In the last presidential election, Bush won over Kerry by only a little over 50% of the vote. Wow....close race. Hardly! Only about 1/4 of the American populace bothers to vote in Presidential elections. Of this 1/4 of the populace only HALF voted for Bush (that would make it 1/8 of the populace ... what a mandate!) And this 1/4 of the populace voted for the electors that went off to Washington to rubber stamp Bush into office.

The bottom line is; Politicians are 'appointed', they are not elected. I have seen this in the lowest forms of state and local government and I would be ignorant to think that it does not exist on a larger scale at the federal level. If you need a good example, just look at 'Brownie'....Bush's choice to head up FEMA prior to Hurricane Katrina, Rita. Never mind that this man had NO experience in the job. He helped Bush out somewhere back down the road and this was his pay off. Only problem was those damn storms! Brownie just went to prove, it isn't what you know, it is who you know. Try telling that to the folks in Louisiana.

So my only solution here is, Don't Vote.

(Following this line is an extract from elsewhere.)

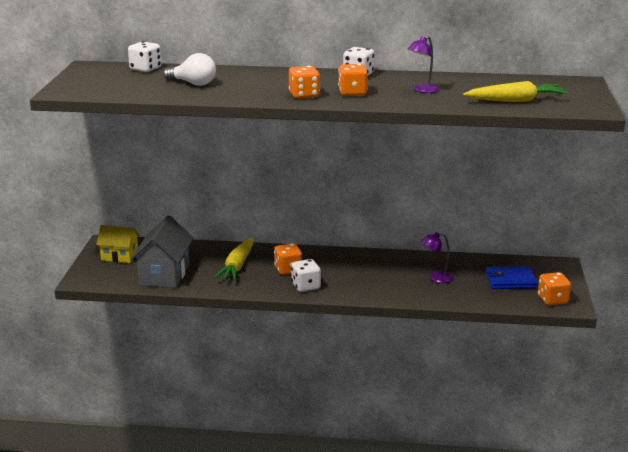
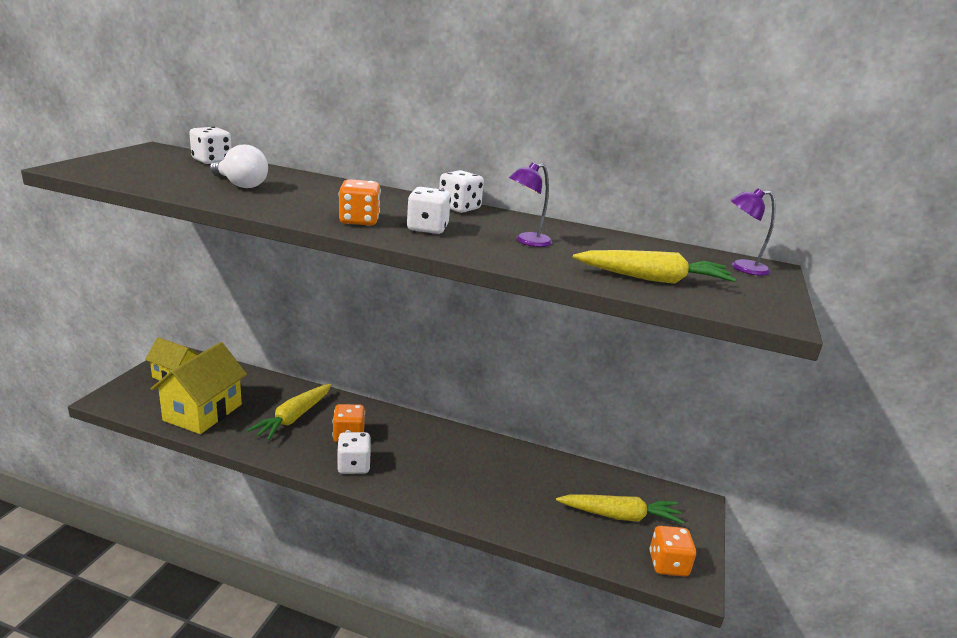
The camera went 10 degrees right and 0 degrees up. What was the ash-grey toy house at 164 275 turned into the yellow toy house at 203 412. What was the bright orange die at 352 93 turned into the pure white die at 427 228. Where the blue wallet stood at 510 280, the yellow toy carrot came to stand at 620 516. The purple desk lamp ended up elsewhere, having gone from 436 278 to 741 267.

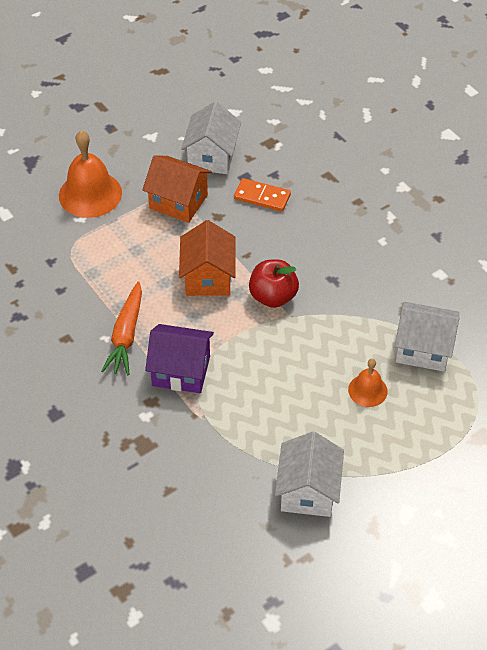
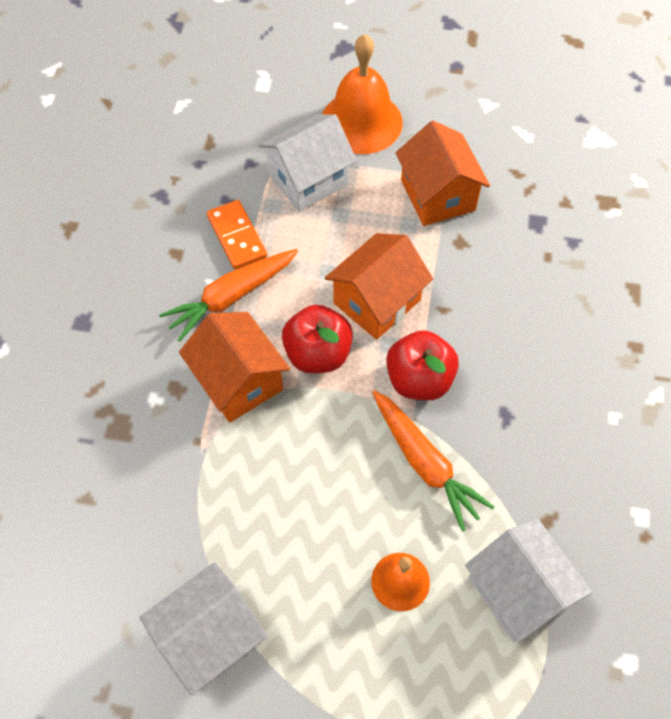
The camera went 45 degrees right and 10 degrees up. What was the purple toy house at 181 371 turned into the bright orange toy house at 238 381. The bright orange domino piece ended up elsewhere, having gone from 262 197 to 236 237. The pure white toy house ended up elsewhere, having gone from 212 156 to 308 179. The second view gained the crimson toy apple at 318 354. The second view gained the bright orange toy carrot at 425 463.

You are wasting your time. You wont' make a difference. If no one voted, we would still get the same presidents and they would still tell us that they are working on our behalf.

Forms of government are like organisms. They have life spans. They are young and energetic, mature and reserved and eventually, old and disturbed. I have to say that we are in the beginning stages of the latter. Governments only leave town in two ways; slow decay or violent over throw. Given the compressed situation in the world, both with population and connectivity, I doubt that the next change in regime will come from slow decay.